Par ailleurs, M. Trump continuera très probablement à brandir la menace de droits de douane sur l’acier et l’aluminium européens, comme il l’avait déjà fait lors de son premier mandat.
Pendant ce temps, à Bruxelles, la Commission européenne s’est engagée à prendre des mesures de rétorsion « immédiates » contre les droits de douane américains sur les produits de consommation et les biens manufacturés européens.
Bruxelles a également rappelé son attachement à un commerce fondé sur des règles, accusant Washington de saper ses engagements existants. Les Etats-Unis ont effectivement paralysé l’Organisation mondiale du commerce, ayant bloqué la nomination de juges à sa plus haute cour d’appel depuis le premier mandat de Trump.
Si l’engagement en faveur d’un ordre international fondé sur le commerce est une bonne chose à entendre au Berlaymont, il est également très positif d’entendre que, dans le cadre des concessions que l’UE prépare cette semaine même, il y a une ouverture sur la réduction des droits de douane de 10% imposés par l’UE sur les véhicules américains. Bien sûr, cela permettra à Donald Trump de croire que ses tactiques d’intimidation fonctionnent, mais cela fait également progresser les objectifs du libre-échange.

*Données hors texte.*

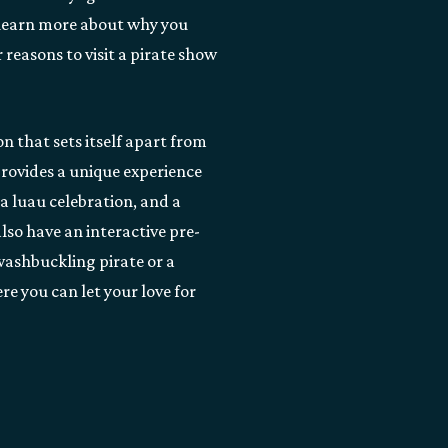
 learn more about why you
 reasons to visit a pirate show
n that sets itself apart from
rovides a unique experience
a luau celebration, and a
lso have an interactive pre-
washbuckling pirate or a
re you can let your love for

En tant qu’Européens, nous devons admettre que nous imposons également des barrières tarifaires et non tarifaires à nos alliés, bien que de manière plus subtile et plus détournée que Donald Trump. Nous subventionnons massivement nos agriculteurs, avons mis en place des normes alimentaires strictes et appliquons des droits de douane sur une large gamme de produits importés, y compris en provenance de pays que nous avons auparavant soutenus dans leur développement économique.
En 2018, l’UE a instauré des droits de douane sur le riz en provenance du Cambodge et du Myanmar, sous la pression des producteurs de riz de certains Etats membres, comme l’Italie, qui dénonçaient une concurrence accrue. Pourtant, ces deux pays asiatiques bénéficiaient de notre soutien économique pour stimuler leur développement, notamment en facilitant leurs exportations vers des marchés plus riches afin de créer des emplois pour leur population.

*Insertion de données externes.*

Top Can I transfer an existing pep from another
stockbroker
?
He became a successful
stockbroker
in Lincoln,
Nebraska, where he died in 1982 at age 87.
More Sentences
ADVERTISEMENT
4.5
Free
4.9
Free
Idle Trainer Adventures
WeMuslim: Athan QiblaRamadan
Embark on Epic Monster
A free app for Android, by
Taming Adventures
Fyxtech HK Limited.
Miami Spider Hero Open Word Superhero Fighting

Ainsi, d’un côté, nous apportons une aide financière aux pays en développement, et de l’autre, nous imposons des taxes qui rendent ces mêmes produits plus chers pour nos consommateurs lorsqu’ils les achètent en supermarché.
Mais face aux menaces tarifaires de Donald Trump, la meilleure approche, dans l’immédiat, est de ne rien faire. Il n’est pas nécessaire de répéter la riposte tarifaire de Jean-Claude Juncker sur les blue-jeans, le bourbon et les motos Harley-Davidson – nous ne sommes pas censés gérer notre économie comme une cour de récréation.
Au contraire, nous devrions privilégier des négociations intelligentes, en rappelant aux Américains que le commerce est mutuellement bénéfique et que nos économies respectives échangent des biens essentiels dont nous avons tous besoin.
2 commentaires
Une idée intéressante, serait de réduire, voire supprimer, la TVA sur le marché intérieur des produits de production locale, face aux importations US.
Rendre nos produits attractifs , les consommer nous même, aider nos emplois …
Suivre l’exemple de la Russie, qui, suite aux sanctions, a développé tout ce qui leur manquait, et dont leurs magasins sont pleins ( bières, fromages, charcuteries, etc ) , et que nous ne leur vendrons plus jamais, hélas
Bravo. Le Commerce c’est la concurrence et donc aussi et toujours la guerre… mais plus intelligente, plus subtile et surtout moins meurtrière pour les populations que la guerre militaire. Donc faisons la guerre commercialement et cessons la guerre militaire.